E infatti l’incedere della voce, se lo ascoltate, diventa quello delle chiese nere del Sud americano che erano, negli anni Sessanta, i centri di mobilitazione, aggregazione e difesa. Ha detto, in sequenza, queste tre frasi: “Il nostro viaggio non è compiuto finché non raggiungeremo il traguardo dell’uguaglianza, a cominciare dalla paga che spetta per lo stesso lavoro a uomini e donne”.

“Il nostro viaggio non è compiuto finché i nostri bambini, dalle strade di Detroit ai quieti viali di Newtown alle colline dell’Apalachia sapranno che noi ci prendiamo cura di loro e gli facciamo festa e li salviamo da ogni pericolo. Il nostro viaggio non è finito finché i nostri fratelli e sorelle gay non saranno trattati come ognuno di noi, uguali di fronte alla legge”. Ed è come un giocatore di bowling che, con un colpo solo, sbaraglia tutti i birilli. Infatti Obama può dire, subito dopo, che è giusto che vi sia marriage equality, parità dei matrimoni.

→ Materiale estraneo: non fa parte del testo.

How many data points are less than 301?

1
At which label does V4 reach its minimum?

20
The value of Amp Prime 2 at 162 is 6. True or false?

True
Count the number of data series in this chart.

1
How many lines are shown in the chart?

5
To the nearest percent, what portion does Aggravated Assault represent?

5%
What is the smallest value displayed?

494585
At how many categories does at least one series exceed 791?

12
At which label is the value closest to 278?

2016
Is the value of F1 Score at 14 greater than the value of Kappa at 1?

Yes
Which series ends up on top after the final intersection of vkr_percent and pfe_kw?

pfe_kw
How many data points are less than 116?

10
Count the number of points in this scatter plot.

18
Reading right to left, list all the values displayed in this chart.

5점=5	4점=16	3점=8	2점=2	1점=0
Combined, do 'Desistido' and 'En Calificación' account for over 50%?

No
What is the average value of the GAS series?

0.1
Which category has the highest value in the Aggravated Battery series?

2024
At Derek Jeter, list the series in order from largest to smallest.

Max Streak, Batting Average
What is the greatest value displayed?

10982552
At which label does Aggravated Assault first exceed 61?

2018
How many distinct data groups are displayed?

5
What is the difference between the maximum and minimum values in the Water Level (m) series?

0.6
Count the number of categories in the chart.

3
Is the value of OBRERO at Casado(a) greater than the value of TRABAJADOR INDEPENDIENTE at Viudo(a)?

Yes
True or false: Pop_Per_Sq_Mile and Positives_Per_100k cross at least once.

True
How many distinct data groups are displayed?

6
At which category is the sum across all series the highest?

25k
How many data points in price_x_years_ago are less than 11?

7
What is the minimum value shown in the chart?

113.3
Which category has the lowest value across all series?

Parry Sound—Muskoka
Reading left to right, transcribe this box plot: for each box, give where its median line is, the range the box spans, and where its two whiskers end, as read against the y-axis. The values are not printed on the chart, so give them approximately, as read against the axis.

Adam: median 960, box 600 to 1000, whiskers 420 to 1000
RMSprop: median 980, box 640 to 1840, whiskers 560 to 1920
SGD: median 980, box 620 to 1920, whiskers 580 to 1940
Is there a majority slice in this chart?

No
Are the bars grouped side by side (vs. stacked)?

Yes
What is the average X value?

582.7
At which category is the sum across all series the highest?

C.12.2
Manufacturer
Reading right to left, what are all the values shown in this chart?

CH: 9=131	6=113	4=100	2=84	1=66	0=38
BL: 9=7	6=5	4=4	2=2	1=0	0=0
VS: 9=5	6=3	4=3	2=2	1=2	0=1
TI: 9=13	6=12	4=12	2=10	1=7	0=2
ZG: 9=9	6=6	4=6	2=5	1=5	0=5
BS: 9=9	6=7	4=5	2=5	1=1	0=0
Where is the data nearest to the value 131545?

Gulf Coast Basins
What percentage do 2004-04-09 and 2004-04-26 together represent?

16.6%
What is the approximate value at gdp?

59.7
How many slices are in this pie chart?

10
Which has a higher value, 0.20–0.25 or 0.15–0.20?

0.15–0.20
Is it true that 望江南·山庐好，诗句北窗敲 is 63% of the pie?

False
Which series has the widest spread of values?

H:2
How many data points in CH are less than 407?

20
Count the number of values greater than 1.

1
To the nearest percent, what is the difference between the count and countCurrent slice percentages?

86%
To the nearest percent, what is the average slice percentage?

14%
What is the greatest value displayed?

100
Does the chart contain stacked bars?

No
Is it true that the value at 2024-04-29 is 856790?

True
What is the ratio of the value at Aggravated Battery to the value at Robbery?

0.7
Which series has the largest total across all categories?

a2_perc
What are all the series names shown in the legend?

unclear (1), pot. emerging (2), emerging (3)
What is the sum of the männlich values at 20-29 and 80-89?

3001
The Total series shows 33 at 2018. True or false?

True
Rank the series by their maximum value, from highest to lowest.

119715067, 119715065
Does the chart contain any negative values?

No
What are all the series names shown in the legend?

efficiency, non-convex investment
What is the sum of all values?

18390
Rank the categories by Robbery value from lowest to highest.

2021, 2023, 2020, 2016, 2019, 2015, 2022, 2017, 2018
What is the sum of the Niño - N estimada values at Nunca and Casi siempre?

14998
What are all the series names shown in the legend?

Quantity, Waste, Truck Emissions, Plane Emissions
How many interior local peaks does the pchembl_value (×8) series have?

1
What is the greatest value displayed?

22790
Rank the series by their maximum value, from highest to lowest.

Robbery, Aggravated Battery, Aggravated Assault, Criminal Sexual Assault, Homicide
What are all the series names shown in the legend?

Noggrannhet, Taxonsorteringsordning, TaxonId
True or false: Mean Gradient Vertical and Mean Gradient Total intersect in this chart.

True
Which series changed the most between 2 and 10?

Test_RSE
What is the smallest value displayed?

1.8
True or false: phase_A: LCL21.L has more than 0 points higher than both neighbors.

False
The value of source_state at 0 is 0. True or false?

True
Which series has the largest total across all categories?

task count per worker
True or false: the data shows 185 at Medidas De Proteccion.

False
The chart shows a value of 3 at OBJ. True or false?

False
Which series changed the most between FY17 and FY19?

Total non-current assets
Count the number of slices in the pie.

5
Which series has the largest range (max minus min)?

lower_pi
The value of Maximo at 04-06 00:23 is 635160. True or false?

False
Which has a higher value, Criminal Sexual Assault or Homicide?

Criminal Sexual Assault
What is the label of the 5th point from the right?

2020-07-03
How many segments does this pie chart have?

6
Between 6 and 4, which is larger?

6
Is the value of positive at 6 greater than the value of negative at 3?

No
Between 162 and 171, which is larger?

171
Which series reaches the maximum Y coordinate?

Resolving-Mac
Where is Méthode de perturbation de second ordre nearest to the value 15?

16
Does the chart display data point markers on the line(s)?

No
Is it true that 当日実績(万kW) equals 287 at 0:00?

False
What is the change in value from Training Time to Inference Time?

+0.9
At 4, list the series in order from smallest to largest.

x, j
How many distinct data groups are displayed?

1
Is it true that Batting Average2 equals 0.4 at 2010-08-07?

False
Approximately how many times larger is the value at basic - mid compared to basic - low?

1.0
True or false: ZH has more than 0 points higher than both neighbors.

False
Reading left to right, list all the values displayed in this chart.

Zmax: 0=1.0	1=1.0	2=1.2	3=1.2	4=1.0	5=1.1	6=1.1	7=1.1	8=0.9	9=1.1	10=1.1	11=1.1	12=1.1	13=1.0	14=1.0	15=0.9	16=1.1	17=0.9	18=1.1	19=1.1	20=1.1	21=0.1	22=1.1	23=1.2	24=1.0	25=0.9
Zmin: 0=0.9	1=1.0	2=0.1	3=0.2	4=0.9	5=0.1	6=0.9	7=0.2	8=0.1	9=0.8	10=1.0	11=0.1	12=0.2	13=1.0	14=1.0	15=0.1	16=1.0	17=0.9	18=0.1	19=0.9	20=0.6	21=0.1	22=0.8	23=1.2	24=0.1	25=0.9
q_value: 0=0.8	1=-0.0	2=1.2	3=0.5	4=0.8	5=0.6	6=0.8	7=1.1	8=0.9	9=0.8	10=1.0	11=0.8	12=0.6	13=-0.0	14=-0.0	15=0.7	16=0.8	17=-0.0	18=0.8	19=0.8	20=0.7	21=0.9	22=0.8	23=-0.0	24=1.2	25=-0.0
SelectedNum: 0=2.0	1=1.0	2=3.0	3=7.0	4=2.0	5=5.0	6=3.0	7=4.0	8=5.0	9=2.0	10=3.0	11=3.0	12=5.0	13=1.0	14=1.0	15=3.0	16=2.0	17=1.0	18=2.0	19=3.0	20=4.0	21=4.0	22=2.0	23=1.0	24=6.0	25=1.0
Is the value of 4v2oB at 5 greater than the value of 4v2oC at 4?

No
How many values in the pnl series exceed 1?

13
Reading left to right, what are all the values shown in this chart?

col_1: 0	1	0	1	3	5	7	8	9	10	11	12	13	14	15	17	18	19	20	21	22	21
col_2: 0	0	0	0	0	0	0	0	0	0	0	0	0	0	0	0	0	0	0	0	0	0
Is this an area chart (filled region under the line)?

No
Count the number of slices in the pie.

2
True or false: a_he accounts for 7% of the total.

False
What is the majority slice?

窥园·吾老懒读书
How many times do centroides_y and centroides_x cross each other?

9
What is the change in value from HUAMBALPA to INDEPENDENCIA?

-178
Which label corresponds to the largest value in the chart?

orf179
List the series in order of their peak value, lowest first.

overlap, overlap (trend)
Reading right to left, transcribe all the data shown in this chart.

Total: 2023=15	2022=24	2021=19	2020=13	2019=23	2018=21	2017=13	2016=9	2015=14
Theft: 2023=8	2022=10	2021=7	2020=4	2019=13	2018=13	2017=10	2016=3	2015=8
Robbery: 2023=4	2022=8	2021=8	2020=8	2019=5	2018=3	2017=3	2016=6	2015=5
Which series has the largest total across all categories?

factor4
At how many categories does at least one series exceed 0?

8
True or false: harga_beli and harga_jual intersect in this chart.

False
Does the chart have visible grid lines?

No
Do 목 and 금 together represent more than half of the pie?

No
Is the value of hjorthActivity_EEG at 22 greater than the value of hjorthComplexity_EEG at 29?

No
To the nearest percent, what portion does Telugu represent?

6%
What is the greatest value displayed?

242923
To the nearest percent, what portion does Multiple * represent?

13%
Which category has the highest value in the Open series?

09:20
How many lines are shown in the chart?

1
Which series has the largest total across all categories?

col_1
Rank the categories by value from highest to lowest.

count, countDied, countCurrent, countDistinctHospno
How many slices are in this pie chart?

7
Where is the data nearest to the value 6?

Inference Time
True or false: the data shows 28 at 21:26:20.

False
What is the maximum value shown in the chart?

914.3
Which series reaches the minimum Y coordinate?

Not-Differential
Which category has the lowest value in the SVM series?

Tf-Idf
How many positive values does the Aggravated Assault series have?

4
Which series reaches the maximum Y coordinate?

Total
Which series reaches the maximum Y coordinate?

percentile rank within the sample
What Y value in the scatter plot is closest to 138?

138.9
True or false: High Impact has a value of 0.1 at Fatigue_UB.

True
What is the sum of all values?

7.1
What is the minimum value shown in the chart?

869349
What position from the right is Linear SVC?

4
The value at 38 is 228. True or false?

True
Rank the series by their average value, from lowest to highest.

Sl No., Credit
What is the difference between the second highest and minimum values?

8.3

E dichiara, da presidente, contro la destra americana e del mondo: “Non è vero che l’assistenza medica e un minimo di sicurezza sociale sminuiscono lo spirito imprenditoriale di un Paese. Non è vero che l’intervento sociale fa di noi una nazione di cittadini che chiedono. Essi ci rendono liberi di affrontare i rischi che fanno di noi un grande Paese”. Sono le parole di un presidente libero (unbound, dicono i commentatori americani usando parole da libri d’avventure, per dire qualcuno che si è liberato dalle catene) che governerà l’America nei prossimi quattro anni. Un uomo libero che ha poco conformismo e una visione chiara, quasi profetica, che vuole condividere. È vero, come dicono nei gruppi e think tank che studiano strategia, militare o economica: “L’America (certo l’America di Obama) non è più quella di una volta”.